The whole group won awards for the work, but more importantly, they touched readers who continue to find these stories today.
The holiday season can be tough at times, and too many look to suicide as a way out.
The young people who wrote our initial suicide project -- and the many teens who followed with other stories about suicide and depression over the years -- did that work in hopes that they might prevent even one young person from taking that terrible, irreversible step.

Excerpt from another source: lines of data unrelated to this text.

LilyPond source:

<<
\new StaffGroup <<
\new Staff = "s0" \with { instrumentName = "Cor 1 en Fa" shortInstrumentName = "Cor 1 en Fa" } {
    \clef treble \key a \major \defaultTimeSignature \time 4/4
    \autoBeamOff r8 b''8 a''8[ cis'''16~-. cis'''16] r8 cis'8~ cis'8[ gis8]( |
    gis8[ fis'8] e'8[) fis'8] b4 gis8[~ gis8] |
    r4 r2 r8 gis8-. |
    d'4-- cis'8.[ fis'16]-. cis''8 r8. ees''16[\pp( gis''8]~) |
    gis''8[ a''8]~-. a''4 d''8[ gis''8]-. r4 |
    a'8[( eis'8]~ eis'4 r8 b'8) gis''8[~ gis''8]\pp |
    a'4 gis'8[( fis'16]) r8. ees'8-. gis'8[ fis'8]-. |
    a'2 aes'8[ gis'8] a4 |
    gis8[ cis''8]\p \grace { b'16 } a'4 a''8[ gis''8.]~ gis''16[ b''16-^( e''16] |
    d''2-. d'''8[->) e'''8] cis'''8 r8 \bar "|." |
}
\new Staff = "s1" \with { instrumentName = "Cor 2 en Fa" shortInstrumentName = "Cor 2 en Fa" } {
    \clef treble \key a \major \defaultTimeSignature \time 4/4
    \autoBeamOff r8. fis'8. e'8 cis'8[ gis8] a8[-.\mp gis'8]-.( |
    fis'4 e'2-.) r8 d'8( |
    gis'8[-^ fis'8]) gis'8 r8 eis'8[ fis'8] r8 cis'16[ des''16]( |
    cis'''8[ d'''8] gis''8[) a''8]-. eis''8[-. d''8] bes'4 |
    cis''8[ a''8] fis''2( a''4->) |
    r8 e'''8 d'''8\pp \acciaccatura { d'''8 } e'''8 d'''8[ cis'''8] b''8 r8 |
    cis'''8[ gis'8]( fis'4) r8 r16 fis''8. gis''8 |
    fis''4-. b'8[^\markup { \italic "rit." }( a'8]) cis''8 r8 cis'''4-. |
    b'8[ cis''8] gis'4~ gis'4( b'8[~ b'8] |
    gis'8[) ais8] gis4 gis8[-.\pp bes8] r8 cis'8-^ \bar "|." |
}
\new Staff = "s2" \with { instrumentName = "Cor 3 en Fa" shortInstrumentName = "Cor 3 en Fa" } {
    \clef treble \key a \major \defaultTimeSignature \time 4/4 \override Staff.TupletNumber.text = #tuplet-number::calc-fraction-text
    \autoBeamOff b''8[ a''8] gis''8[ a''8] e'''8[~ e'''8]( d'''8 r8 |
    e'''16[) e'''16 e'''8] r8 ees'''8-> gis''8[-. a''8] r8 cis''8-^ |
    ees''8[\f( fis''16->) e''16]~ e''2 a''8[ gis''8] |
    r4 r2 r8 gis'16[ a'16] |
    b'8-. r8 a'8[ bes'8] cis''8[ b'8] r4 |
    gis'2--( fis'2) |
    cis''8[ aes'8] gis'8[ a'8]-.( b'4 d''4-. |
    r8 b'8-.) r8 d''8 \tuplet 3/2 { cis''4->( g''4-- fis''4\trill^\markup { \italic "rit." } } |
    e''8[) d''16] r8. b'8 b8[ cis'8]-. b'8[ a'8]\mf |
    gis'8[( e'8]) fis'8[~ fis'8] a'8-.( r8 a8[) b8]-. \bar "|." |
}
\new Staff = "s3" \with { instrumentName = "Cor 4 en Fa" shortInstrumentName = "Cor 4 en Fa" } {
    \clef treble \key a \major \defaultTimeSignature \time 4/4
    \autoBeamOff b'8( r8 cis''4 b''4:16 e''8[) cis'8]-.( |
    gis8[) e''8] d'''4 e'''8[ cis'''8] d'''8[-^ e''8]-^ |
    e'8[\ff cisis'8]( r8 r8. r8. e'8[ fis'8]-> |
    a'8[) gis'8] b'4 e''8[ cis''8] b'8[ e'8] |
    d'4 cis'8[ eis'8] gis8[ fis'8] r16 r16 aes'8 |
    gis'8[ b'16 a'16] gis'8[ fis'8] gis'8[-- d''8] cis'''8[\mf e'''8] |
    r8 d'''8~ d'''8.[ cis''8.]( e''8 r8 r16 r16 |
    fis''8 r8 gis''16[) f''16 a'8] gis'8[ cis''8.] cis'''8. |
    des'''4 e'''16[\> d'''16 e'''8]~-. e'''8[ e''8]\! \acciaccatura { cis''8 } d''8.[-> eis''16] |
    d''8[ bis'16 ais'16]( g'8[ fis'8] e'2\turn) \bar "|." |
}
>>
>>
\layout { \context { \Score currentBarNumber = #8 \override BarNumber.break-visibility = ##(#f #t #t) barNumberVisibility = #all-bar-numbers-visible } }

They did it to comfort survivors, the family and friends left behind with their grief, never understanding why.
This holiday season and always, please remember that suicide is a permanent end to a temporary problem.
Life is good, and while middle school, high school and even college years can sometimes be rough, it does get better.
Today, I offer readers a link to those initial stories and others about suicide and depression, written by teenagers, for teenagers and the people who care about them. The cartoon above is by YJI editor and alum Katie Jordan, drawn when she was a high school student working on a package about depression.
To see the stories on suicide and depresssion, click on this link.
If you need help, don't keep it to yourself. Tell a friend or a trusted adult, and call the suicide hotline nearest you. You can find it by searching online or looking in the phone book.